Pulse List 2017 Top 10 Nollywood movies of the year
From “Ojukokoro” to “Picture Perfect,” check out top 10 Nollywood movies of 2017.
The year 2017 has seen quite a number of outstanding, good, average and mediocre film productions.
Pulse Movies has put together 10 well-written, superbly acted, and beautifully shot movies that entertained and impressed us this year.
This list is not based on popularity.
Check them out.
A tribute to those coping with the loss and effects of losing a loved one, Kunle Afolayan’s “Roti” is a psychological drama that explores the pain and loss felt by parents who lose a child they waited 10 years to have.
Kate Henshaw and Afolayan give great performances of grief-stricken parents on a journey of recovery, with Henshaw absorbing herself into the character, so much that her pain is almost real.

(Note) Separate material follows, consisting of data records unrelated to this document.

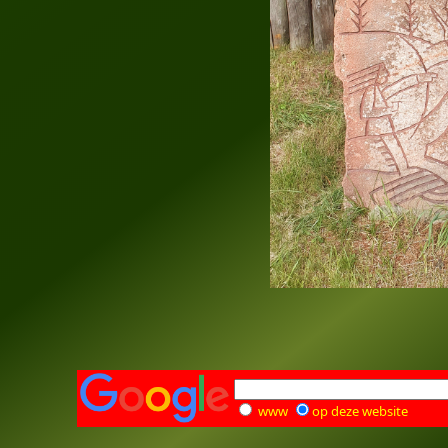
www
op deze website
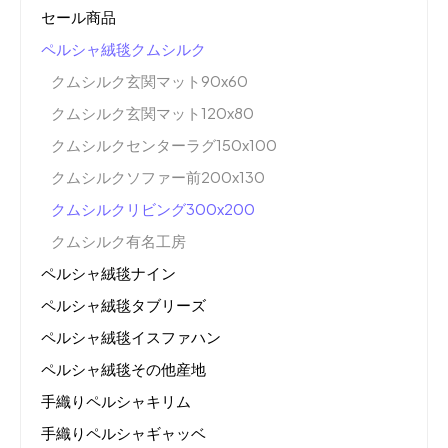
セール商品
ペルシャ絨毯クムシルク
クムシルク玄関マット90x60
クムシルク玄関マット120x80
クムシルクセンターラグ150x100
クムシルクソファー前200x130
クムシルクリビング300x200
クムシルク有名工房
ペルシャ絨毯ナイン
ペルシャ絨毯タブリーズ
ペルシャ絨毯イスファハン
ペルシャ絨毯その他産地
手織りペルシャキリム
手織りペルシャギャッベ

Its treatment of a sensitive topic such as mental illness is applaudable. It takes away spiritualism and tackles mental instability in the best way possible.
9. “Through the Eyes”
A well interpreted short film, “Through Her Eyes” plays out like a prospectus for a feature. The director Nadine Ibrahim uses the movie as a springboard to address a very topical issue; the rise of child terrorists.

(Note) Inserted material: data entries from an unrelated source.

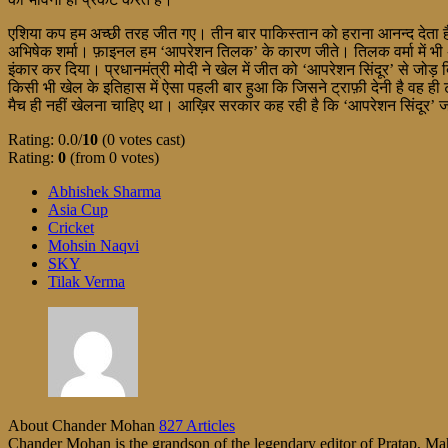
एशिया कप हम अच्छी तरह जीत गए। तीन बार पाकिस्तान को हराना आनन्द देता है। 
अभिषेक शर्मा। फ़ाइनल हम ‘आपरेशन तिलक’ के कारण जीते। तिलक वर्मा में भी अस
इंकार कर दिया। प्रधानमंत्री मोदी ने खेल में जीत को ‘आपरेशन सिंदूर’ से जोड़ 
किसी भी खेल के इतिहास में ऐसा पहली बार हुआ कि जिसने ट्राफ़ी देनी है वह ही ट्
मैच ही नहीं खेलना चाहिए था। आख़िर सरकार कह रही है कि ‘आपरेशन सिंदूर’ जा
Rating: 0.0/
10
(0 votes cast)
Rating:
0
(from 0 votes)
Abhishek Sharma
Asia Cup
Cricket
Mohsin Naqvi
SKY
Tilak Verma
About Chander Mohan
827 Articles
Chander Mohan is the grandson of the legendary editor of Pratap, Maha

In “Through the Eyes,” Azeeza, a young girl abducted by a terrorist group is forced to witness and do things that tarnish her life forever.
Out of the daily heartbreaking life events, Nadine carves out a thought provoking screenplay worth applauding.
8. “Picture Perfect”
“Picture Perfect” follows the relationship between a posh tailor Kumbi and a notorious area boy, Jobe.
The movie employs the depth of emotions needed to engage the audience while it focuses on classism, friendship, fate, love, redemption and beauty in imperfection.
Directed by Tope Alake, and written and produced by Biodun Stephen, the movie lives up to its title. It also makes proper use of indigenous language to entertain and elicit its laugh-out-loud moments.
Its ending leaves you with a sense of satisfaction – one of those that tug at your heartstrings without trying to shove an unnecessary love story down your throat.
7. “Bariga Sugar”
Bariga Sugar poster
A short film set in the mid-90s in a ghetto brothel in Lagos, Ifeoma Nkiruka Chukwuogo’s “Bariga Sugar” is an emotional one that conveys the deep sense of humanity.
The film tells the story of an 8-year-old Ese, who lives in Bariga Sugar, a ghetto brothel owned by Madam Sugar in Lagos.
One day, 10-year-old Jamil and his mother Hanatu move into the brothel. Often neglected, lonely and socially awkward, Ese and Jamil begin an unlikely friendship.
Its beauty is not in its ‘high quality’ production but in its authentic and relatable story, and setting.
6. Hell or High Water
The Asurf Oluseyi’s short movie doesn’t justify, support or condemn homosexuality. It simply starts a necessary conversation about homophobia, sexuality and religion in Nigeria.
“Hell or High Water” tells the story of a young married pastor, who is loved and adored by the members of his church.
Things take a different turn for him when he has to confront his sexuality – an act that breaks him spiritually, emotionally and psychologically.
Perfectly interpreted by Enyinna Nwigwe and Daniel K Daniel, the film avoids popular clichés that are usually seen in Nollywood movies with homosexuality themes.
In her debut feature movie, Jade Osiberu tells the story of the universal and overwhelming pressure women and even men, face to get married, with Dakore Akande leading a star-studded cast.
Despite being a familiar and exhausted topic in Nigeria, “Isoken” still fleshes out the issue of marital pressure in all of its raw, hilarious, messy, and complicated glory
The laughs are accompanied by insights into friendship, love, societal pressure, self-confidence, courage and stereotypes.
“Isoken” explores a lot of topical issues. Maybe not in-depth, but enough to kick off conversations on various social media platforms.
Asurf Oluseyi’s debut feature film “Hakkunde,” is as emotional as it is entertaining.
With an inspiring story, applaudable performances, magical shots and music, Oluseyi delivers one of the best movies of the year.
This inspiring drama centers around a young graduate Akande (Kunle Idowu AKA Frank Donga) who is on a journey to self- discovery.
Packed with powerful messages, “Hakkunde” focuses on self-actualization, relationships, and the role of ignorance in societal development.
3. “Slow Country”
Slow Country poster
A hybrid of the romance and action genre, the Eric Aghimien movie follows the story of a homeless teenage mother, Kome, who finds herself trapped in prostitution and drug trafficking for seven years in order to secure a good life for her son.
On the basis of stunts and special effects, “Slow Country” is a visual delight. It is rich with apt acting and stunning cinematography.
Not every movie has a moral lesson and “Slow Country” is one of those without one. It’s simply a well-made action thriller that highlights the plight of some single mothers and prostitutes.